Rituximab plus CHOP is one of the most commonly used therapy regimens to date. As is known, the outcome of CD20-positive nodal DLBCL has been improved significantly after the application of rituximab; however, rituximab cannot effectively penetrate the blood-testicle barrier, so its concentration is minimal in the testicles. Conflicts exist about the effective use of rituximab [Citation3,Citation15]. In 2018, a retrospective study of 32 cases from China found that bilateral intervention (contralateral RT or resection) could improve OS and PFS in the rituximab group [Citation16], but in the other that did not use rituximab, patients who performed unilateral or bilateral intervention had a similar OS and PFS. In our retrospective study, we also found differences in the outcome between the R-CHOP and CHOP group, with a P-value >0.05 but <0.1 in the PFS and OS curves. Although we believe this is meaningful, it is also perhaps related to the small sample size of patients that received the CHOP regimen. Use of dose-intensive strategies such as hyper-CVAD are limited because of the usual demographic features of patients with PTL. In our study, only four patients received the hyper-CVAD regimen, illustrative of the limited use of dose-intensive strategies.

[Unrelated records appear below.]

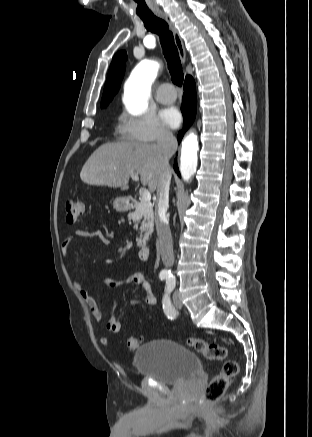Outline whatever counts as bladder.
I'll return each instance as SVG.
<instances>
[{
    "label": "bladder",
    "mask_w": 312,
    "mask_h": 437,
    "mask_svg": "<svg viewBox=\"0 0 312 437\" xmlns=\"http://www.w3.org/2000/svg\"><path fill=\"white\" fill-rule=\"evenodd\" d=\"M134 365L139 375L169 385L202 373L201 362L193 351L167 339L152 340L138 348Z\"/></svg>",
    "instance_id": "31cf9c89"
}]
</instances>
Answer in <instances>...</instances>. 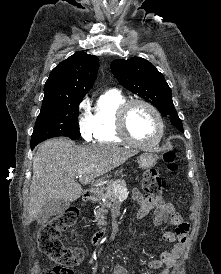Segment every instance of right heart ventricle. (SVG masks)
<instances>
[{
	"label": "right heart ventricle",
	"mask_w": 221,
	"mask_h": 274,
	"mask_svg": "<svg viewBox=\"0 0 221 274\" xmlns=\"http://www.w3.org/2000/svg\"><path fill=\"white\" fill-rule=\"evenodd\" d=\"M127 97L117 89L103 92L94 107L93 129L94 138L99 143L125 144L117 129V114Z\"/></svg>",
	"instance_id": "e07e8e85"
}]
</instances>
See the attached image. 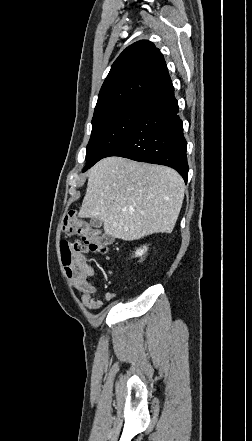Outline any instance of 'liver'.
<instances>
[{
  "label": "liver",
  "mask_w": 252,
  "mask_h": 441,
  "mask_svg": "<svg viewBox=\"0 0 252 441\" xmlns=\"http://www.w3.org/2000/svg\"><path fill=\"white\" fill-rule=\"evenodd\" d=\"M185 192L172 168L107 157L89 171L78 216L100 219L106 234L132 241L172 232Z\"/></svg>",
  "instance_id": "6515ba94"
}]
</instances>
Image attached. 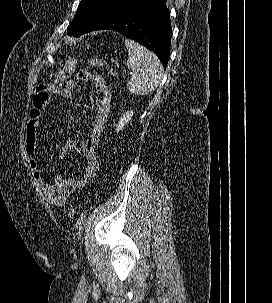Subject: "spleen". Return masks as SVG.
<instances>
[{
    "instance_id": "spleen-1",
    "label": "spleen",
    "mask_w": 272,
    "mask_h": 303,
    "mask_svg": "<svg viewBox=\"0 0 272 303\" xmlns=\"http://www.w3.org/2000/svg\"><path fill=\"white\" fill-rule=\"evenodd\" d=\"M128 50L126 65L132 71L127 83L128 90L135 95H147L160 84L164 69L158 57L135 41L125 39Z\"/></svg>"
}]
</instances>
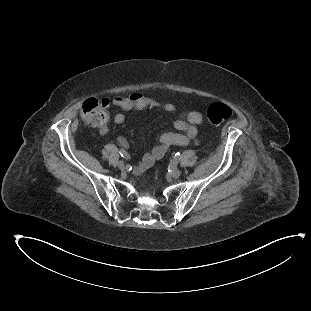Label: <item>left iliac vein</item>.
<instances>
[{"label":"left iliac vein","instance_id":"obj_1","mask_svg":"<svg viewBox=\"0 0 311 311\" xmlns=\"http://www.w3.org/2000/svg\"><path fill=\"white\" fill-rule=\"evenodd\" d=\"M181 174V171L177 168H174L171 170V173L170 175L173 177V178H178Z\"/></svg>","mask_w":311,"mask_h":311}]
</instances>
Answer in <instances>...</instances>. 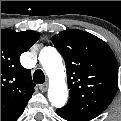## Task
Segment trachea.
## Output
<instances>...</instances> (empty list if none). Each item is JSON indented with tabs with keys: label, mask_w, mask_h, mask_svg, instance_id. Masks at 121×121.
Wrapping results in <instances>:
<instances>
[{
	"label": "trachea",
	"mask_w": 121,
	"mask_h": 121,
	"mask_svg": "<svg viewBox=\"0 0 121 121\" xmlns=\"http://www.w3.org/2000/svg\"><path fill=\"white\" fill-rule=\"evenodd\" d=\"M33 80L36 84H42L45 81V75L41 69H37L34 72Z\"/></svg>",
	"instance_id": "3493384b"
}]
</instances>
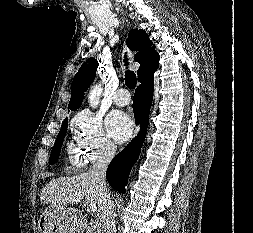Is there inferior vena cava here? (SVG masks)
I'll list each match as a JSON object with an SVG mask.
<instances>
[{"label": "inferior vena cava", "instance_id": "obj_1", "mask_svg": "<svg viewBox=\"0 0 253 233\" xmlns=\"http://www.w3.org/2000/svg\"><path fill=\"white\" fill-rule=\"evenodd\" d=\"M116 152V146L113 142H106L103 146L101 155L92 165L89 173L95 177L100 185L99 211L104 227V233H116L115 213L111 196L106 183V170Z\"/></svg>", "mask_w": 253, "mask_h": 233}]
</instances>
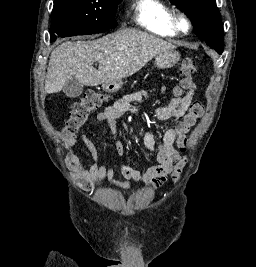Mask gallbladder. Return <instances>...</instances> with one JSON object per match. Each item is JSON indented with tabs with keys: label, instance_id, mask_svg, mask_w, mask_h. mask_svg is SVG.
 I'll list each match as a JSON object with an SVG mask.
<instances>
[{
	"label": "gallbladder",
	"instance_id": "1",
	"mask_svg": "<svg viewBox=\"0 0 256 267\" xmlns=\"http://www.w3.org/2000/svg\"><path fill=\"white\" fill-rule=\"evenodd\" d=\"M83 88L84 84H81L76 78H72V80H67V82H65L62 90L68 98H78V96H81Z\"/></svg>",
	"mask_w": 256,
	"mask_h": 267
}]
</instances>
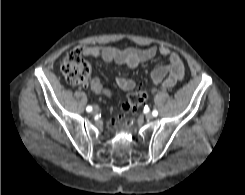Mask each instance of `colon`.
<instances>
[{"label":"colon","mask_w":245,"mask_h":195,"mask_svg":"<svg viewBox=\"0 0 245 195\" xmlns=\"http://www.w3.org/2000/svg\"><path fill=\"white\" fill-rule=\"evenodd\" d=\"M61 71L66 80L74 85H84L88 82L91 66L85 59L83 49L76 48L66 54L61 64ZM148 96L147 90L138 85L129 95L128 101L122 106V113L126 114L144 103Z\"/></svg>","instance_id":"obj_1"}]
</instances>
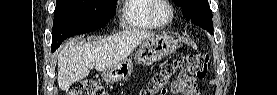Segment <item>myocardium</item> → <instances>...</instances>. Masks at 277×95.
Instances as JSON below:
<instances>
[{"instance_id": "1", "label": "myocardium", "mask_w": 277, "mask_h": 95, "mask_svg": "<svg viewBox=\"0 0 277 95\" xmlns=\"http://www.w3.org/2000/svg\"><path fill=\"white\" fill-rule=\"evenodd\" d=\"M158 6H163L168 11L166 17L163 20L158 19L155 15L154 11ZM148 15L156 25L165 26L172 20L174 16V9L168 0H155L154 4L149 9Z\"/></svg>"}]
</instances>
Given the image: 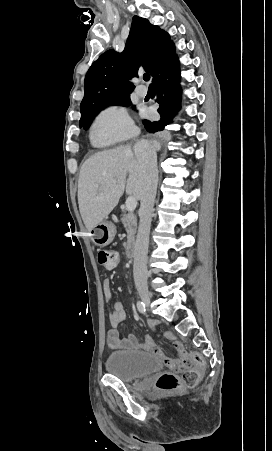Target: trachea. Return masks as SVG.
Returning <instances> with one entry per match:
<instances>
[{"mask_svg":"<svg viewBox=\"0 0 272 451\" xmlns=\"http://www.w3.org/2000/svg\"><path fill=\"white\" fill-rule=\"evenodd\" d=\"M143 79L145 80V82H148V80H150V74L149 73H144Z\"/></svg>","mask_w":272,"mask_h":451,"instance_id":"trachea-1","label":"trachea"}]
</instances>
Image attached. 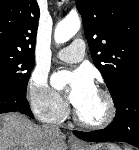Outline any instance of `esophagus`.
<instances>
[{
    "instance_id": "esophagus-1",
    "label": "esophagus",
    "mask_w": 139,
    "mask_h": 150,
    "mask_svg": "<svg viewBox=\"0 0 139 150\" xmlns=\"http://www.w3.org/2000/svg\"><path fill=\"white\" fill-rule=\"evenodd\" d=\"M68 141L70 144H73V145H81L82 144L74 135H70Z\"/></svg>"
}]
</instances>
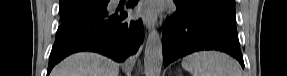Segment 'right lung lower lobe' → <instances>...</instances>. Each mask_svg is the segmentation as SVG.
Wrapping results in <instances>:
<instances>
[{
    "label": "right lung lower lobe",
    "mask_w": 287,
    "mask_h": 76,
    "mask_svg": "<svg viewBox=\"0 0 287 76\" xmlns=\"http://www.w3.org/2000/svg\"><path fill=\"white\" fill-rule=\"evenodd\" d=\"M109 0L95 11L62 23L50 54L47 74L66 56L79 51H94L117 62L135 54L144 39L142 20L128 21L127 13L108 12ZM137 0H129L133 7Z\"/></svg>",
    "instance_id": "obj_1"
}]
</instances>
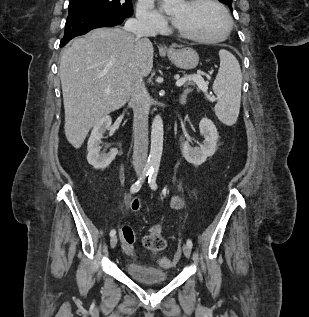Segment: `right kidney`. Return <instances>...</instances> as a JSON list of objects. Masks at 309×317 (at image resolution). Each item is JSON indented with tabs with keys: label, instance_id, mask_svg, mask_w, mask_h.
I'll use <instances>...</instances> for the list:
<instances>
[{
	"label": "right kidney",
	"instance_id": "right-kidney-1",
	"mask_svg": "<svg viewBox=\"0 0 309 317\" xmlns=\"http://www.w3.org/2000/svg\"><path fill=\"white\" fill-rule=\"evenodd\" d=\"M112 120L109 116L100 119L93 127L90 138L87 144V161L95 169H105L115 159L118 150L113 148L109 153H100V144L103 134L111 126Z\"/></svg>",
	"mask_w": 309,
	"mask_h": 317
}]
</instances>
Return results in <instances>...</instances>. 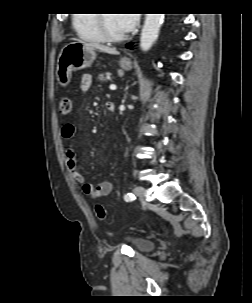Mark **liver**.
<instances>
[{"instance_id": "obj_1", "label": "liver", "mask_w": 252, "mask_h": 303, "mask_svg": "<svg viewBox=\"0 0 252 303\" xmlns=\"http://www.w3.org/2000/svg\"><path fill=\"white\" fill-rule=\"evenodd\" d=\"M78 42H82V41H78ZM83 43H85V42H83ZM86 44L93 47L94 49L100 50L101 52H105V53L113 54V55L118 54V52L115 48H110L108 46H105V45H102V44H99V43H86Z\"/></svg>"}]
</instances>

In conclusion, PTL is a rare malignancy with high mortality. Most patients are >60 years old, and the available dose-intensive strategies are limited in this age group. R-CHOP-based chemotherapy combined with inguinal orchiectomy and RT are recommended. Immunomodulators like lenalidomide and the inhibitor of Bruton’s tyrosine kinase ibrutinib are being gradually used on patients with PTL, but further prospective studies are needed to better understand PTL and validate therapeutic options.

Compliance with ethical standards

Ethical approval

All procedures performed in studies involving human participants were in accordance with the ethical standards of the institutional and/or national research committee and with the 1964 Helsinki declaration and its later amendments or comparable ethical standards.

Informed consent

Informed consent was obtained from all individual participants included in the study.

Disclosure statement

No potential conflict of interest was reported by the author(s).